Intake of Blueberries, Anthocyanins, and Risk of Eye Disease in Women

Howard D Sesso, Susanne Rautiainen, Sarah Jaehwa Park, Eunjung Kim, I-Min Lee, Robert J Glynn, Julie E Buring, William G Christen


Background: Blueberries and anthocyanins, their key bioactive component, may improve eye health. However, few long-term studies have examined blueberries and anthocyanins with cataract and age-related macular degeneration (AMD).

Objectives: To investigate the prospective association between blueberry and anthocyanin intake with incident cataract, total AMD, and visually significant AMD among middle-aged and older women.

Methods: A total of 36,653 and 35,402 women initially free of AMD and cataract, respectively, aged ≥45 y from the Women’s Health Study provided semiquantitative food frequency questionnaire data on blueberry intake categorized as none, 1-3 servings/mo, 1 serving/wk, or ≥2 servings/wk, plus a combined category of ≥1 serving/wk.
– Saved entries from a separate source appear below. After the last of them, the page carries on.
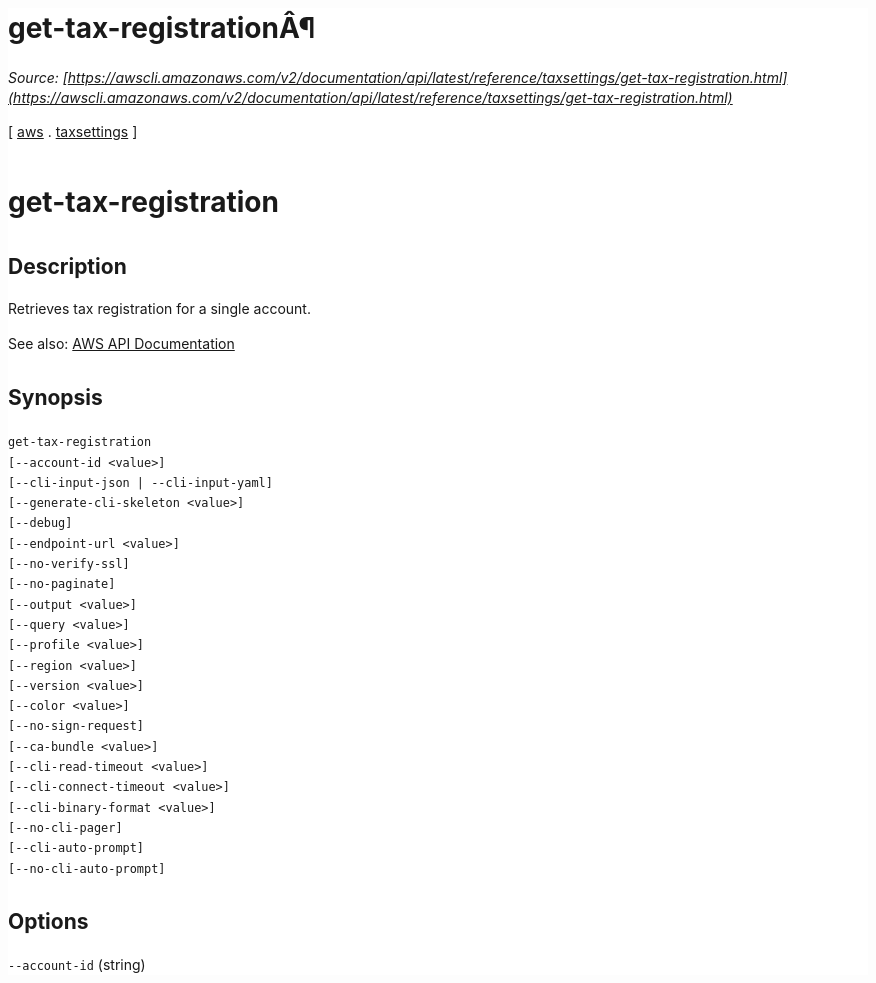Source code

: # get-tax-registrationÂ¶

*Source: [https://awscli.amazonaws.com/v2/documentation/api/latest/reference/taxsettings/get-tax-registration.html](https://awscli.amazonaws.com/v2/documentation/api/latest/reference/taxsettings/get-tax-registration.html)*

[ [aws](https://awscli.amazonaws.com/v2/documentation/api/latest/reference/index.html#cli-aws) . [taxsettings](https://awscli.amazonaws.com/v2/documentation/api/latest/reference/taxsettings/index.html#cli-aws-taxsettings) ]

# get-tax-registration

## Description

Retrieves tax registration for a single account.

See also: [AWS API Documentation](https://docs.aws.amazon.com/goto/WebAPI/taxsettings-2018-05-10/GetTaxRegistration)

## Synopsis

```
get-tax-registration
[--account-id <value>]
[--cli-input-json | --cli-input-yaml]
[--generate-cli-skeleton <value>]
[--debug]
[--endpoint-url <value>]
[--no-verify-ssl]
[--no-paginate]
[--output <value>]
[--query <value>]
[--profile <value>]
[--region <value>]
[--version <value>]
[--color <value>]
[--no-sign-request]
[--ca-bundle <value>]
[--cli-read-timeout <value>]
[--cli-connect-timeout <value>]
[--cli-binary-format <value>]
[--no-cli-pager]
[--cli-auto-prompt]
[--no-cli-auto-prompt]
```

## Options

`--account-id` (string)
Total anthocyanin intake and major subclasses were energy-adjusted and categorized into quintiles. Self-reported risk factors of eye disease were adjusted in multivariable hazard ratios (HRs) (95% confidence intervals [CIs]) of confirmed cataract, AMD, and visually significant AMD with mean follow-up of 11 y.
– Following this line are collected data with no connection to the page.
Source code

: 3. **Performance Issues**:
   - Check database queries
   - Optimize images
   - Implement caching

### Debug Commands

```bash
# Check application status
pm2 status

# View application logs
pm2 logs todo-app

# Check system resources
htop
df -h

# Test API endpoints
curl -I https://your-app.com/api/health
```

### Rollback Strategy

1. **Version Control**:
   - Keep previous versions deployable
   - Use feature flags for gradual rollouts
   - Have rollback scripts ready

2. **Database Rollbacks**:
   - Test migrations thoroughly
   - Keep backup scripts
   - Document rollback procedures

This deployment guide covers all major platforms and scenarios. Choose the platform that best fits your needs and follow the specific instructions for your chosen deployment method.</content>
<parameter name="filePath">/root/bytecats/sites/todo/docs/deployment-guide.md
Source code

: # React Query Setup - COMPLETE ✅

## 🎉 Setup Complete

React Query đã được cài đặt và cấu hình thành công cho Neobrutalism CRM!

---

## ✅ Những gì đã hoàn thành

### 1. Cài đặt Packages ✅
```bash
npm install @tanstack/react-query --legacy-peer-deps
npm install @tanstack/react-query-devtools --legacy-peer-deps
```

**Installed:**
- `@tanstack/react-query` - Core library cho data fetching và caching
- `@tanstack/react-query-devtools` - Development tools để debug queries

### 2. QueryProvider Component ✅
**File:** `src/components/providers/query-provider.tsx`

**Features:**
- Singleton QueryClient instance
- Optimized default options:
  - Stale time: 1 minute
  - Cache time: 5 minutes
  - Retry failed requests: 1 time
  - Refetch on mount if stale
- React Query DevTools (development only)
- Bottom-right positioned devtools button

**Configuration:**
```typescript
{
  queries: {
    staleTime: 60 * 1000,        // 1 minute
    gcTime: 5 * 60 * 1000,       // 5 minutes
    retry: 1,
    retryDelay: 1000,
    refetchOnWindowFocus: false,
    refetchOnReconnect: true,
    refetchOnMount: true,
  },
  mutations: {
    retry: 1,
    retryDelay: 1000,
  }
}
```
Results: Among the participants, 10.5% consumed ≥1 serving/wk of blueberries, with mean total anthocyanin intake of 11.2 mg/d. Compared to no blueberry intake, women consuming 1-3 servings/mo, 1 serving/wk, and ≥2 servings/wk had corresponding multivariable HRs of total AMD of 0.90 (95% CI: 0.73, 1.11), 0.71 (95% CI: 0.50, 1.00), and 0.36 (95% CI: 0.14, 0.93) (Ptrend = 0.011); those consuming ≥1 servings/wk had an HR of 0.68 (95% CI: 0.47, 0.98). A similar magnitude of HRs were found for visually significant AMD (Ptrend = 0.012) but not for cataract. There were no significant associations between increasing total anthocyanin quintiles and total and visually significant AMD, but there was a modest inverse association with cataract (Ptrend = 0.022), driven by a 10% reduction in cataract in the upper 2 quintiles.
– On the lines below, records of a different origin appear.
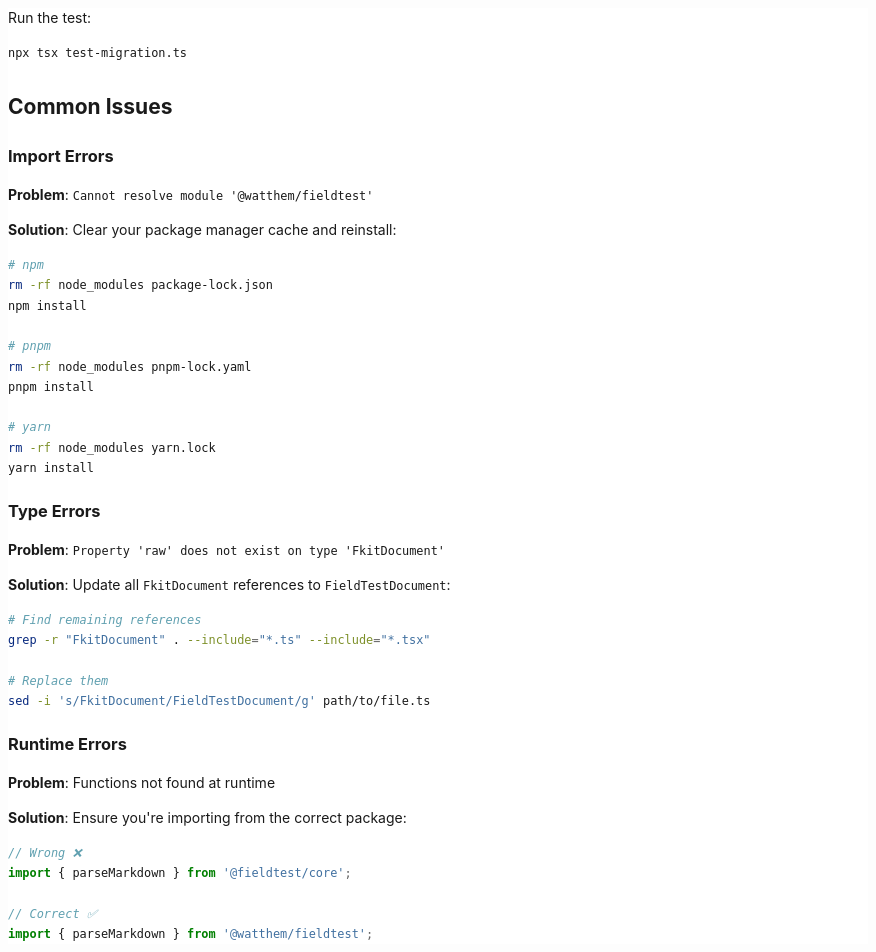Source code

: 
Run the test:

```bash
npx tsx test-migration.ts
```

## Common Issues

### Import Errors

**Problem**: `Cannot resolve module '@watthem/fieldtest'`

**Solution**: Clear your package manager cache and reinstall:

```bash
# npm
rm -rf node_modules package-lock.json
npm install

# pnpm  
rm -rf node_modules pnpm-lock.yaml
pnpm install

# yarn
rm -rf node_modules yarn.lock  
yarn install
```

### Type Errors

**Problem**: `Property 'raw' does not exist on type 'FkitDocument'`

**Solution**: Update all `FkitDocument` references to `FieldTestDocument`:

```bash
# Find remaining references
grep -r "FkitDocument" . --include="*.ts" --include="*.tsx"

# Replace them
sed -i 's/FkitDocument/FieldTestDocument/g' path/to/file.ts
```

### Runtime Errors

**Problem**: Functions not found at runtime

**Solution**: Ensure you're importing from the correct package:

```typescript
// Wrong ❌
import { parseMarkdown } from '@fieldtest/core';

// Correct ✅  
import { parseMarkdown } from '@watthem/fieldtest';
```
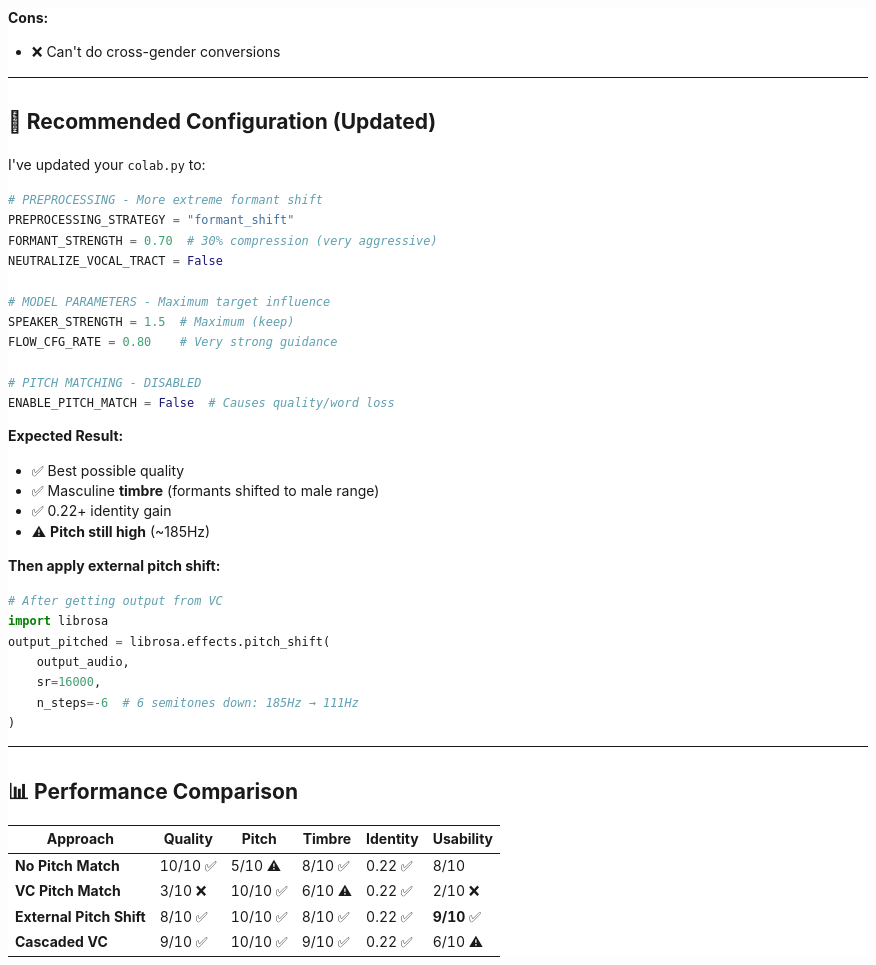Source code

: **Cons:**
- ❌ Can't do cross-gender conversions

---

## **🔧 Recommended Configuration (Updated)**

I've updated your `colab.py` to:

```python
# PREPROCESSING - More extreme formant shift
PREPROCESSING_STRATEGY = "formant_shift"
FORMANT_STRENGTH = 0.70  # 30% compression (very aggressive)
NEUTRALIZE_VOCAL_TRACT = False

# MODEL PARAMETERS - Maximum target influence
SPEAKER_STRENGTH = 1.5  # Maximum (keep)
FLOW_CFG_RATE = 0.80    # Very strong guidance

# PITCH MATCHING - DISABLED
ENABLE_PITCH_MATCH = False  # Causes quality/word loss
```

**Expected Result:**
- ✅ Best possible quality
- ✅ Masculine **timbre** (formants shifted to male range)
- ✅ 0.22+ identity gain
- ⚠️ **Pitch still high** (~185Hz)

**Then apply external pitch shift:**
```python
# After getting output from VC
import librosa
output_pitched = librosa.effects.pitch_shift(
    output_audio, 
    sr=16000, 
    n_steps=-6  # 6 semitones down: 185Hz → 111Hz
)
```

---

## **📊 Performance Comparison**

| Approach | Quality | Pitch | Timbre | Identity | Usability |
|----------|---------|-------|---------|----------|-----------|
| **No Pitch Match** | 10/10 ✅ | 5/10 ⚠️ | 8/10 ✅ | 0.22 ✅ | 8/10 |
| **VC Pitch Match** | 3/10 ❌ | 10/10 ✅ | 6/10 ⚠️ | 0.22 ✅ | 2/10 ❌ |
| **External Pitch Shift** | 8/10 ✅ | 10/10 ✅ | 8/10 ✅ | 0.22 ✅ | **9/10** ✅ |
| **Cascaded VC** | 9/10 ✅ | 10/10 ✅ | 9/10 ✅ | 0.22 ✅ | 6/10 ⚠️ |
Conclusions: Greater blueberry intake significantly reduced total AMD, but not visually significant AMD or cataract. However, the magnitude of effect for visually significant AMD was similar to total AMD. There was a modest but significant inverse association between dietary anthocyanin intake with cataract but not AMD.

Keywords: age-related macular degeneration; cataract; diet; eye disease; prospective studies; women.